For more reliable reflection of the Paleozoic biota, the authors refer to scientists and paleontologists and geologists.
The basis of the project is black and white images which combine photography, drawing and collage. The photos were taken with the help of lens monocle; various graphic materials and techniques were used in the drawings: soft materials (sepia, coal), paper, cardboard, and computer graphics.
Photography, as a documentary evidence of the fact, is not initially questioned and at first glance immerses the viewer into reality. But if you look closer, you can notice unfamiliar objects, and the longer you look, the more new details and associations can appear.
Use of lens monocle creates the effect of illusory, the magic of what is happening which is amplified by graphics, complementing reality, and somewhere puts this reality in doubt.
Climate change today provides some food for thought on influence of the factor on evolution of the Earth, while no scientist can neither prove nor disprove this fact. Disappearance of the Aral and the Dead Sea puts people in the blind alley, the influence of religions spurs apocalyptic moods. We were eager to look far beyond the existence of mankind on the Earth and much deeper than the famous popularizer of the most terrible and charming monsters – dinosaurs.
In the history of the Earth, the times of domination of the sea (thalassocratic epochs) gave way to epochs when orogenesis in many parts of the planet led to the geocracies, domination of the mountains. Our task is to remind the viewer that success in the evolution of species depends on ability to adapt. To what conditions is, unfortunately, not the subject for us to decide.

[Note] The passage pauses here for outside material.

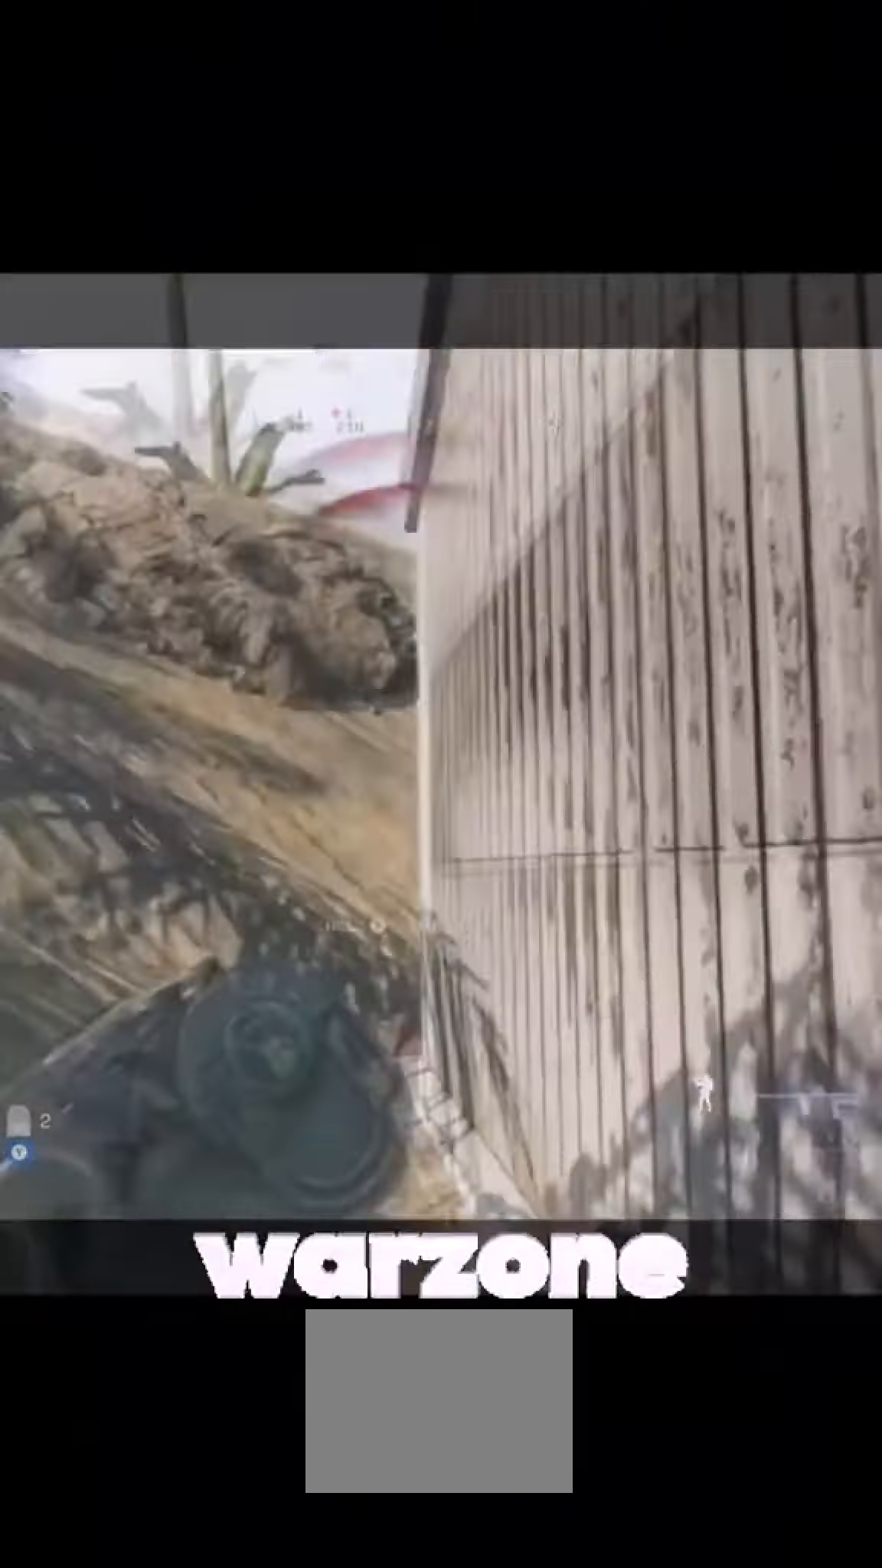
{"buttons": [], "left_stick": "center", "right_stick": "center", "events": [[133, "left_stick", "up-right"], [133, "right_stick", "up-right"], [333, "left_stick", "center"], [333, "right_stick", "center"]]}
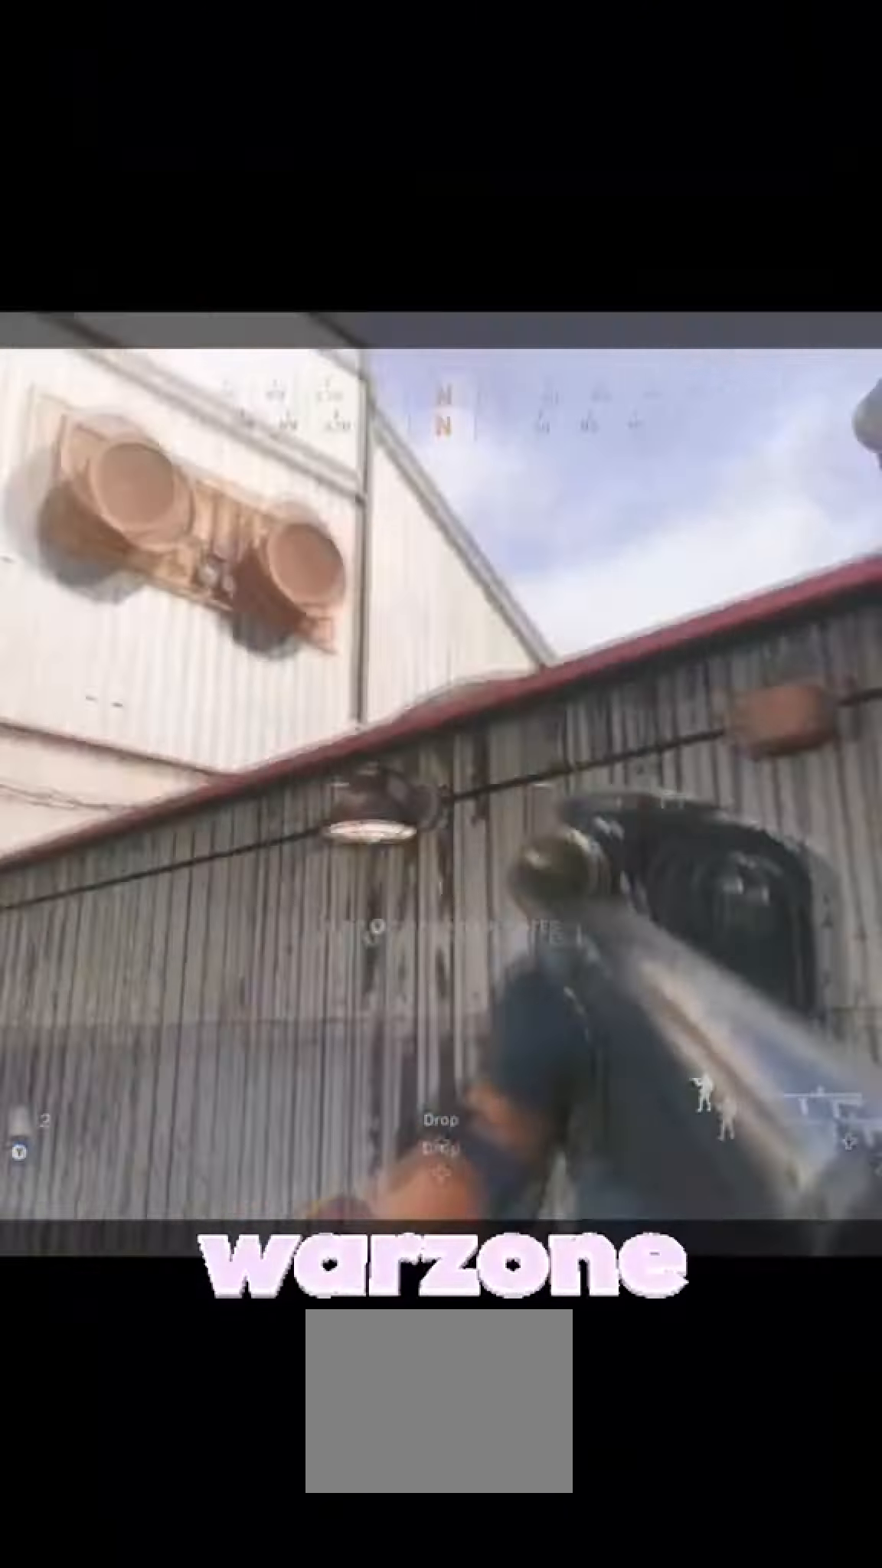
{"buttons": [], "left_stick": "up-right", "right_stick": "up-right", "events": [[33, "left_stick", "down-left"], [33, "right_stick", "down-left"], [233, "left_stick", "left"], [233, "right_stick", "up-left"], [433, "left_stick", "up-right"], [433, "right_stick", "up-right"]]}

Natasha Podunova, Lense based artist, a member of the Russian Union of Art Photographers since 2012. A graduate of the educational program “FotoDepartament. Institution”. A participant of numerous group exhibitions of contemporary art and documentary photography in the cities of Russia, Europe and Asia. The winner of the Gold Medal of the 15th International Festival in China. The first solo exhibition was held at the Contemporary Art Gallery in Yekaterinburg in 2013. The author of “Look wider” photobook devoted to the life of blind people which is in the collections of Russian science and culture centers in Paris, Brussels, Berlin, Gdansk, Helsinki, Vienna.